La Ligue de football professionnel dit avoir remporté une nouvelle bataille judiciaire contre le piratage sportif. Le tribunal judiciaire de Paris a ordonné le blocage de nombreux services de streaming illégal diffusant Ligue 1 et Ligue 2.

Alors que la nouvelle saison approche, la LFP nous apprend ce vendredi 17 juillet avoir gagné un nouveau combat contre les diffuseurs pirates. Les 8 et 9 juillet, la justice a validé des mesures fortes visant fournisseurs d'accès, VPN, DNS alternatifs et moteurs de recherche. La Ligue voulait absolument couper l'herbe sous le pied des IPTV illégales avant le coup d'envoi, prévu le 8 août pour la Ligue 2 et le 21 août pour la Ligue 1.

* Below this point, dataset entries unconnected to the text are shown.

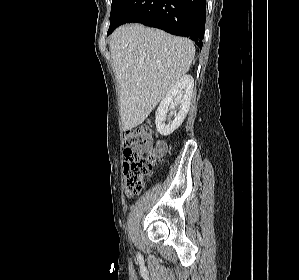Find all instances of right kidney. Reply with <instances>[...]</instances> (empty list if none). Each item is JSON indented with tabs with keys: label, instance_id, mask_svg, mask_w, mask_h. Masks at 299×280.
Segmentation results:
<instances>
[{
	"label": "right kidney",
	"instance_id": "1",
	"mask_svg": "<svg viewBox=\"0 0 299 280\" xmlns=\"http://www.w3.org/2000/svg\"><path fill=\"white\" fill-rule=\"evenodd\" d=\"M193 87V77L183 75L163 97L157 108L155 119L157 131L161 135L168 136L181 126L189 111ZM169 109L172 110L175 118L166 124L165 120Z\"/></svg>",
	"mask_w": 299,
	"mask_h": 280
}]
</instances>
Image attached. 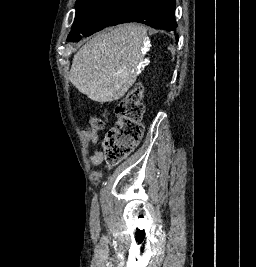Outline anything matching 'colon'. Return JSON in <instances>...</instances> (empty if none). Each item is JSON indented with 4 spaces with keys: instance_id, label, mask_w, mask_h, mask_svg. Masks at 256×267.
I'll list each match as a JSON object with an SVG mask.
<instances>
[{
    "instance_id": "obj_1",
    "label": "colon",
    "mask_w": 256,
    "mask_h": 267,
    "mask_svg": "<svg viewBox=\"0 0 256 267\" xmlns=\"http://www.w3.org/2000/svg\"><path fill=\"white\" fill-rule=\"evenodd\" d=\"M144 113L142 88L135 87L116 105L118 120L116 126L106 135L103 145L107 161L117 163L123 160L142 137L141 117ZM107 113L91 118V133L104 130Z\"/></svg>"
}]
</instances>
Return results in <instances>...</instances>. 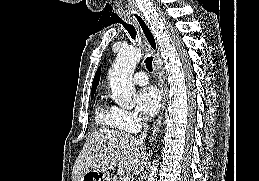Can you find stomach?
<instances>
[{
	"label": "stomach",
	"instance_id": "0dacf381",
	"mask_svg": "<svg viewBox=\"0 0 259 181\" xmlns=\"http://www.w3.org/2000/svg\"><path fill=\"white\" fill-rule=\"evenodd\" d=\"M79 181H110V174L108 171L91 169L83 174Z\"/></svg>",
	"mask_w": 259,
	"mask_h": 181
}]
</instances>
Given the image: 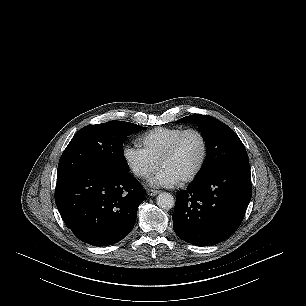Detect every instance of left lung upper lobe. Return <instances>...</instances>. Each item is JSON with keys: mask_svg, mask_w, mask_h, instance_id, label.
Masks as SVG:
<instances>
[{"mask_svg": "<svg viewBox=\"0 0 306 306\" xmlns=\"http://www.w3.org/2000/svg\"><path fill=\"white\" fill-rule=\"evenodd\" d=\"M176 123H196L205 140L207 156L197 177L224 167L249 165L242 141L223 122L208 115L195 114L181 118Z\"/></svg>", "mask_w": 306, "mask_h": 306, "instance_id": "left-lung-upper-lobe-1", "label": "left lung upper lobe"}]
</instances>
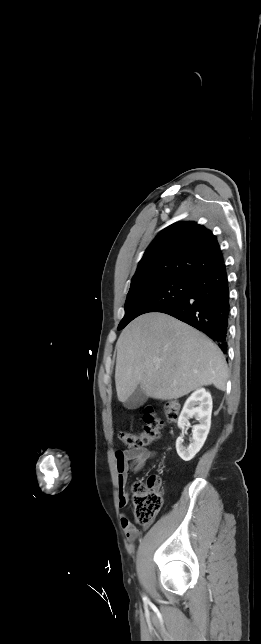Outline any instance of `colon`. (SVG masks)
Instances as JSON below:
<instances>
[{"mask_svg": "<svg viewBox=\"0 0 261 644\" xmlns=\"http://www.w3.org/2000/svg\"><path fill=\"white\" fill-rule=\"evenodd\" d=\"M163 410L167 420L175 421L178 418L180 404L176 400L167 401ZM143 421V430L139 434L120 432V439L128 448L143 449L161 437L163 421L153 409L146 408ZM133 494L136 521L141 524L149 523L160 511L163 503L160 478L150 475L144 482H136L133 486Z\"/></svg>", "mask_w": 261, "mask_h": 644, "instance_id": "5ec220e1", "label": "colon"}]
</instances>
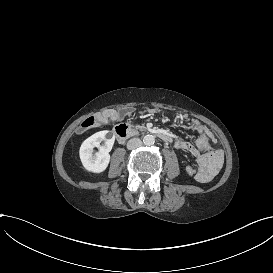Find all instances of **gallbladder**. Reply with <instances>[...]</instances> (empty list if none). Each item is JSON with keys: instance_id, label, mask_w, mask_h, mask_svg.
I'll return each instance as SVG.
<instances>
[{"instance_id": "bac80fb5", "label": "gallbladder", "mask_w": 273, "mask_h": 273, "mask_svg": "<svg viewBox=\"0 0 273 273\" xmlns=\"http://www.w3.org/2000/svg\"><path fill=\"white\" fill-rule=\"evenodd\" d=\"M136 108L135 107H126V108H124L123 110H119V120H124V118H125V116H127V115H133V114H135L136 113Z\"/></svg>"}]
</instances>
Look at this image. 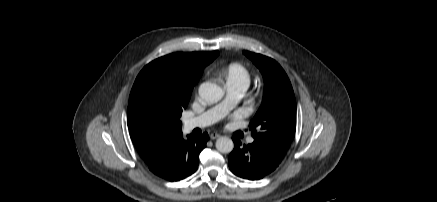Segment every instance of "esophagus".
Here are the masks:
<instances>
[{"label": "esophagus", "instance_id": "34e87169", "mask_svg": "<svg viewBox=\"0 0 437 202\" xmlns=\"http://www.w3.org/2000/svg\"><path fill=\"white\" fill-rule=\"evenodd\" d=\"M220 137V135L218 133H211L210 134V139L215 140L218 139Z\"/></svg>", "mask_w": 437, "mask_h": 202}]
</instances>
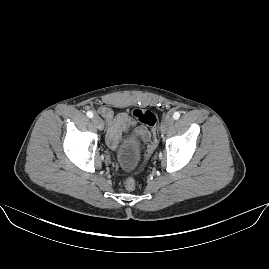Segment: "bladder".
<instances>
[{
	"mask_svg": "<svg viewBox=\"0 0 269 269\" xmlns=\"http://www.w3.org/2000/svg\"><path fill=\"white\" fill-rule=\"evenodd\" d=\"M139 148L134 139H127L123 142L120 152L117 156L118 166L122 170L133 171L138 163Z\"/></svg>",
	"mask_w": 269,
	"mask_h": 269,
	"instance_id": "obj_1",
	"label": "bladder"
}]
</instances>
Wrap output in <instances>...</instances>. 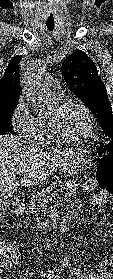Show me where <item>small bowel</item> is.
<instances>
[{
	"label": "small bowel",
	"mask_w": 113,
	"mask_h": 279,
	"mask_svg": "<svg viewBox=\"0 0 113 279\" xmlns=\"http://www.w3.org/2000/svg\"><path fill=\"white\" fill-rule=\"evenodd\" d=\"M95 189V183L92 180L87 181L84 184V191L85 193H90L92 191H94ZM106 201H110L111 203H113V197L109 196L107 194H100L96 197H94L93 199V203L95 205H102L104 204ZM17 263L13 262L10 264V266H16ZM72 273V277L73 279H113V273L107 271L104 268H99L94 272H84L80 269L74 268L71 270ZM1 279V278H0Z\"/></svg>",
	"instance_id": "c3829d8e"
}]
</instances>
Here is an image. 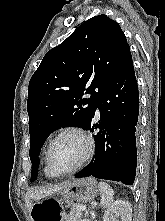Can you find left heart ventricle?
<instances>
[{
	"label": "left heart ventricle",
	"mask_w": 165,
	"mask_h": 221,
	"mask_svg": "<svg viewBox=\"0 0 165 221\" xmlns=\"http://www.w3.org/2000/svg\"><path fill=\"white\" fill-rule=\"evenodd\" d=\"M84 152L82 138L76 134H66L53 143L49 153L50 163L54 170L65 171L75 166Z\"/></svg>",
	"instance_id": "1"
}]
</instances>
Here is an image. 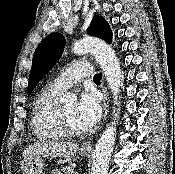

La LFP obtient une large victoire contre le piratage de ses contenus
Après plusieurs assignations déposées par le groupe LFP, la troisième chambre du tribunal judiciaire de Paris a tranché en faveur du foot français, avec une série de jugements tous favorables à la Ligue de football professionnel. Les injonctions concernent non seulement les fournisseurs d'accès à internet, mais aussi les services VPN, les résolveurs DNS et les CDN alternatifs, technologies qui permettent habituellement de contourner les blocages, ainsi que les moteurs de recherche, sommés de déréférencer les contenus qui diffusent illégalement la Ligue 1, la Ligue 2 et le Trophée des Champions.
Ces décisions ne resteront pas lettre morte bien longtemps. Elles entreront en vigueur dès le coup d'envoi de la saison 2026/2027, soit le 8 août pour la Ligue 2 BKT, puis le 21 août pour la Ligue 1 McDonald's, qui débutera au CEPAC Vélodrome, avec le match OM / Strasbourg. Autrement dit, les amateurs de flux gratuits ont tout intérêt à revoir leurs habitudes avant que le ballon ne roule à nouveau.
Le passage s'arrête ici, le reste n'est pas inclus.